Christopher Storer (left) and Tom Holland (right). There’s no denying that Warner Bros. remains in a state of limbo until it’s officially swallowed by David Ellison’s Paramount-Skydance.
Case in point: Warners was ready to move forward on “The Lincoln Highway,” a red-hot project with Christopher Storer, one of the most in-demand writer-directors in town who’s finally available after finishing the fifth and final season of FX’s “The Bear.” Tom Holland, who’s poised to have a killer year between Christopher Nolan’s “The Odyssey” and “Spider-Man: Brand New Day,” was attached to star. Plus, the movie boasts fancy IP given that it’s based on prestige author Amor Towles’ massive best-selling follow-up to “A Gentleman in Moscow.”

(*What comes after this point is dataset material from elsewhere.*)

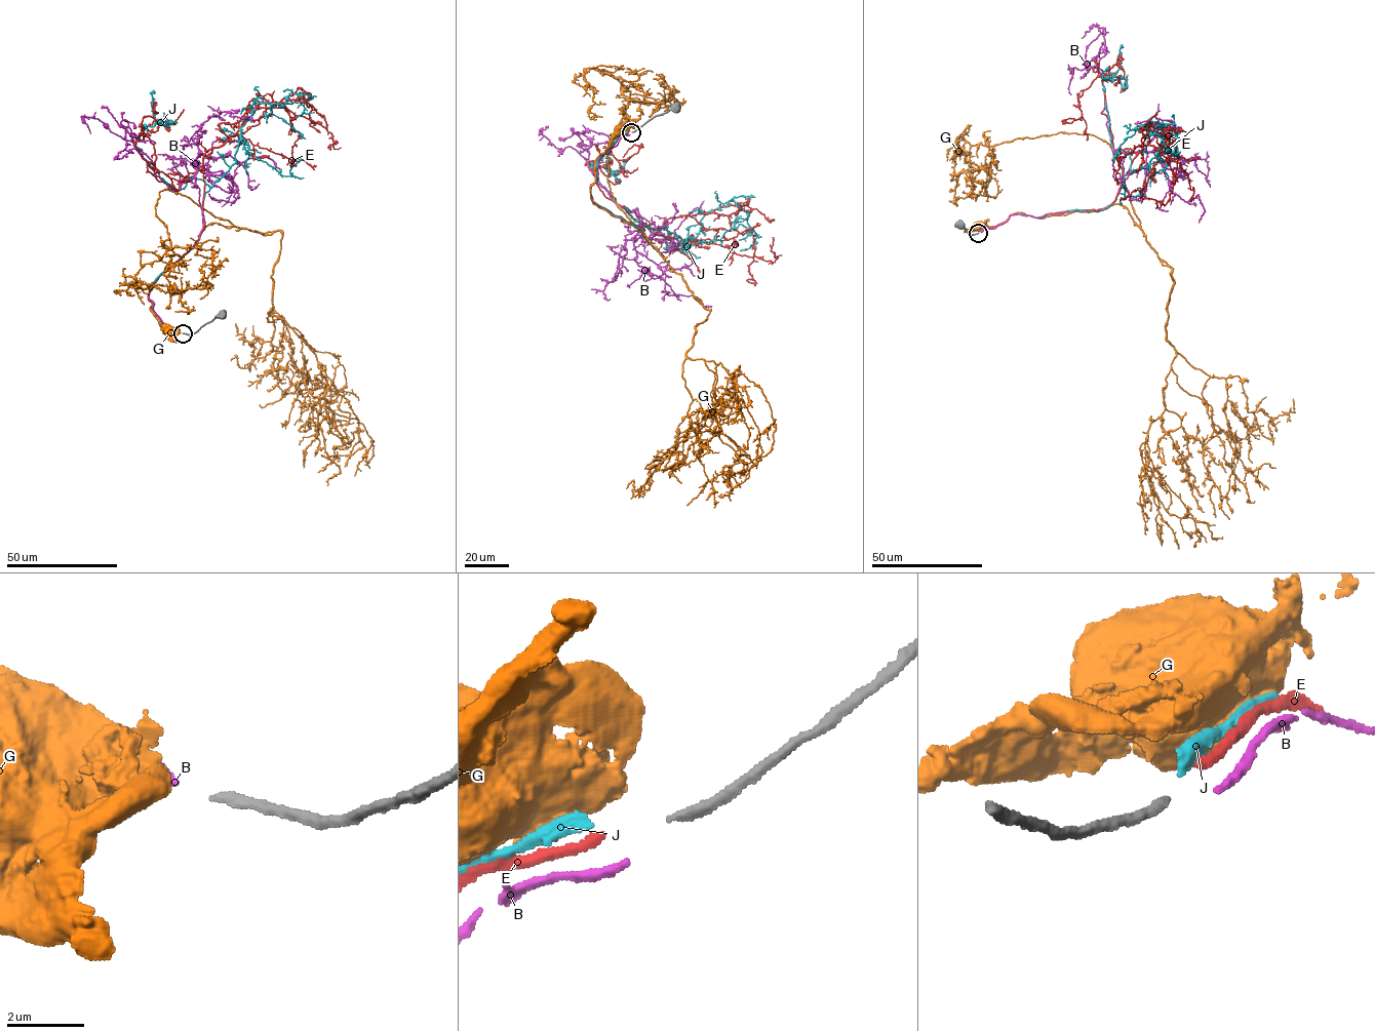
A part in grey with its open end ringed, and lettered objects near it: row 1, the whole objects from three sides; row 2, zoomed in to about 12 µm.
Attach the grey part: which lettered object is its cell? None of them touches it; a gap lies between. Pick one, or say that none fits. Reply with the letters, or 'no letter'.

But sources tell Page Six Hollywood that studio heads Mike De Luca and Pam Abdy opted not to greenlight the film at a budget in the $30 million to $40 million range. The studio hasn’t exactly let the project go, but it is allowing Storer and “Harry Potter” franchise producer David Heyman “to look for a new home” for the film, says a Warners source.
That has rival studios salivating as they line up to make their pitches. “He’s a filmmaker everyone wants to work with,” says a top executive at a rival studio.
The 2021 book, which debuted at No. 1 on The New York Times best-seller list where it spent 25 weeks, follows two young brothers who embark on a road trip across Middle America in the 1950s. It also offers some literary allusions to “The Odyssey” (appropriately enough, considering Holland’s involvement).
Storer, who has won four Emmys as the creator, co-showrunner, writer and director of “The Bear,” would direct “Lincoln Highway” from his own screenplay.
While the film most certainly will find a home — leaving Warner Bros. in the rearview — most on the Burbank lot are optimistic that the Paramount uncertainty will end sooner rather than later. Some are hopeful that the $110 billion deal will close as early as July.
“Otherwise, we’ll be seeing a lot more of this,” worries an exec on the lot.
Warner Bros. and WME, which represents Storer and Holland, declined comment.
Though unrelated, top Warner Bros. executive Kevin McCormick, who had been shepherding “Lincoln Highway,” told colleagues yesterday that he is exiting for a producing deal at the studio.